Activity: Show, from the entries below, every line in which "master" appears.

The input:
-*-*-

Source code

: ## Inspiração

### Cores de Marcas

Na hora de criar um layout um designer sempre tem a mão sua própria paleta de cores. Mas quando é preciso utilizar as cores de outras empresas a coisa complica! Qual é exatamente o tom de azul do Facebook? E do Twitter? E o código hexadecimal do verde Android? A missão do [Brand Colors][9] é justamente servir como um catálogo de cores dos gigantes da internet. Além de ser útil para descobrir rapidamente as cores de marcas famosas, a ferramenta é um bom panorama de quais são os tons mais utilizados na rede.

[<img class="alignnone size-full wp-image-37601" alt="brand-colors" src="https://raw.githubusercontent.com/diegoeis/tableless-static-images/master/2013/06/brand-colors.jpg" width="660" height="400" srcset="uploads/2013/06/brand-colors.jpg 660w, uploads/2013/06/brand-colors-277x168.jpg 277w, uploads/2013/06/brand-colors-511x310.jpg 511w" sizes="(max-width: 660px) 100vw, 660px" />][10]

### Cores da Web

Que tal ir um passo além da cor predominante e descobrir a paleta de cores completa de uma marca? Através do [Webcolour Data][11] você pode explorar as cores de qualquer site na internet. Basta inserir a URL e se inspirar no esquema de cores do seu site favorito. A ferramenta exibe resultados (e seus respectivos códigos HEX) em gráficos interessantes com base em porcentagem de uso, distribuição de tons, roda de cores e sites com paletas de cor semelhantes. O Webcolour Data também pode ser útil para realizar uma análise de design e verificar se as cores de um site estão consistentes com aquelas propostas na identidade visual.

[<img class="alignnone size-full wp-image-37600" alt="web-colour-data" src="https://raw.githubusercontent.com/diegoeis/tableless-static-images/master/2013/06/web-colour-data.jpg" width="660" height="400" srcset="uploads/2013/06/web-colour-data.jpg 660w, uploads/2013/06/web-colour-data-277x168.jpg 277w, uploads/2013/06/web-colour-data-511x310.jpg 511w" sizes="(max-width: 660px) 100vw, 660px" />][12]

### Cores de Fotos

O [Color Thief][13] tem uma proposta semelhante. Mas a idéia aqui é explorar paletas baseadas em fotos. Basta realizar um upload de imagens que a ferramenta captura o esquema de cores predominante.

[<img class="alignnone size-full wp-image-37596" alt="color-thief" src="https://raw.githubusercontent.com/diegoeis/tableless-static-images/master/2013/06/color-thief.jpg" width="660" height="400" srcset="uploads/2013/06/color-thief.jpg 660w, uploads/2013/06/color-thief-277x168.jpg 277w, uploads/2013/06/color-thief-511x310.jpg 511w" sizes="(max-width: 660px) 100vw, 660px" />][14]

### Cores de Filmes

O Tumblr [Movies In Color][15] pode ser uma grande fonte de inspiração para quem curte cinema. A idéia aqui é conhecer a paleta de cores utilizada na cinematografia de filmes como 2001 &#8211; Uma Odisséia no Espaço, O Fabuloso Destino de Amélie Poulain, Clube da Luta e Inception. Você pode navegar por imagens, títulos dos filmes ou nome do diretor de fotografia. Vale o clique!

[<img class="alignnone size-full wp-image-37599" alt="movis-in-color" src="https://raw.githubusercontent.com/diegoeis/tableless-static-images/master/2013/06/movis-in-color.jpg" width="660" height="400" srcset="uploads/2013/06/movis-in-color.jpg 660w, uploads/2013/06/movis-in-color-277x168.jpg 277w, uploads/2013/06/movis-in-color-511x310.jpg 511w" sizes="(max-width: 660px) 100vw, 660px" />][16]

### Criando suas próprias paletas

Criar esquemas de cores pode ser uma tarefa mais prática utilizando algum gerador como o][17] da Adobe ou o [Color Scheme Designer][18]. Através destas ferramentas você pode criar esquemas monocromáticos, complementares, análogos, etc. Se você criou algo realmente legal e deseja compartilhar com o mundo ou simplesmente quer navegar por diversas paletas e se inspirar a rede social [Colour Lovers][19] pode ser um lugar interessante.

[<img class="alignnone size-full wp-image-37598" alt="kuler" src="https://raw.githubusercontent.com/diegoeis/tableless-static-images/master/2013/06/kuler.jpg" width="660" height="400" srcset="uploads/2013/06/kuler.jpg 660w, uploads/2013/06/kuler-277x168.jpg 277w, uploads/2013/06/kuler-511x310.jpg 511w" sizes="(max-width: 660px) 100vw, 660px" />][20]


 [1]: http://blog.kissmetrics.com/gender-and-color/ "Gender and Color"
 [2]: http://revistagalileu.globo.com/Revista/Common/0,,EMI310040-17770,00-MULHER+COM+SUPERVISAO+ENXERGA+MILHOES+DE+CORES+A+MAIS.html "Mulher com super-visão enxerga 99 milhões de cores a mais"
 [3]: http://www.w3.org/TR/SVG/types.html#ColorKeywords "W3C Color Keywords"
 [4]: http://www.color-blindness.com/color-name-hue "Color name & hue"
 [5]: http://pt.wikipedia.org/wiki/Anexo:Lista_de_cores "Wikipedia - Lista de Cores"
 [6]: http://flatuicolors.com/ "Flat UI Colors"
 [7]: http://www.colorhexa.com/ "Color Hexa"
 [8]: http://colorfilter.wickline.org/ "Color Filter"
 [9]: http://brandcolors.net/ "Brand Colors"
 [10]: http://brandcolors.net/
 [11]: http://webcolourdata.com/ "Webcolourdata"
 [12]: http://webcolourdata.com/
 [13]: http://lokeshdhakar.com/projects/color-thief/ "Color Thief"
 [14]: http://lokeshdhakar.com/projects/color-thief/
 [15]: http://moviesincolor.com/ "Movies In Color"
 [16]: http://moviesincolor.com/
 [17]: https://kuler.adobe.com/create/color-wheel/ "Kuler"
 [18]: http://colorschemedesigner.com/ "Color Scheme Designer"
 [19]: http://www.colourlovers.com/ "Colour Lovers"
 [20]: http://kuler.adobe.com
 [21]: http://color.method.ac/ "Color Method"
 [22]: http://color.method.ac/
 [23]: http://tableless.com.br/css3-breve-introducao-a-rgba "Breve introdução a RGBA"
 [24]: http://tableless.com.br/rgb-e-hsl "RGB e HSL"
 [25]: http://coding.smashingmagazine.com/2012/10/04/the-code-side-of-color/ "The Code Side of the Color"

-*-*-

Solution:
[<img class="alignnone size-full wp-image-37601" alt="brand-colors" src="https://raw.githubusercontent.com/diegoeis/tableless-static-images/master/2013/06/brand-colors.jpg" width="660" height="400" srcset="uploads/2013/06/brand-colors.jpg 660w, uploads/2013/06/brand-colors-277x168.jpg 277w, uploads/2013/06/brand-colors-511x310.jpg 511w" sizes="(max-width: 660px) 100vw, 660px" />][10]
[<img class="alignnone size-full wp-image-37600" alt="web-colour-data" src="https://raw.githubusercontent.com/diegoeis/tableless-static-images/master/2013/06/web-colour-data.jpg" width="660" height="400" srcset="uploads/2013/06/web-colour-data.jpg 660w, uploads/2013/06/web-colour-data-277x168.jpg 277w, uploads/2013/06/web-colour-data-511x310.jpg 511w" sizes="(max-width: 660px) 100vw, 660px" />][12]
[<img class="alignnone size-full wp-image-37596" alt="color-thief" src="https://raw.githubusercontent.com/diegoeis/tableless-static-images/master/2013/06/color-thief.jpg" width="660" height="400" srcset="uploads/2013/06/color-thief.jpg 660w, uploads/2013/06/color-thief-277x168.jpg 277w, uploads/2013/06/color-thief-511x310.jpg 511w" sizes="(max-width: 660px) 100vw, 660px" />][14]
[<img class="alignnone size-full wp-image-37599" alt="movis-in-color" src="https://raw.githubusercontent.com/diegoeis/tableless-static-images/master/2013/06/movis-in-color.jpg" width="660" height="400" srcset="uploads/2013/06/movis-in-color.jpg 660w, uploads/2013/06/movis-in-color-277x168.jpg 277w, uploads/2013/06/movis-in-color-511x310.jpg 511w" sizes="(max-width: 660px) 100vw, 660px" />][16]
[<img class="alignnone size-full wp-image-37598" alt="kuler" src="https://raw.githubusercontent.com/diegoeis/tableless-static-images/master/2013/06/kuler.jpg" width="660" height="400" srcset="uploads/2013/06/kuler.jpg 660w, uploads/2013/06/kuler-277x168.jpg 277w, uploads/2013/06/kuler-511x310.jpg 511w" sizes="(max-width: 660px) 100vw, 660px" />][20]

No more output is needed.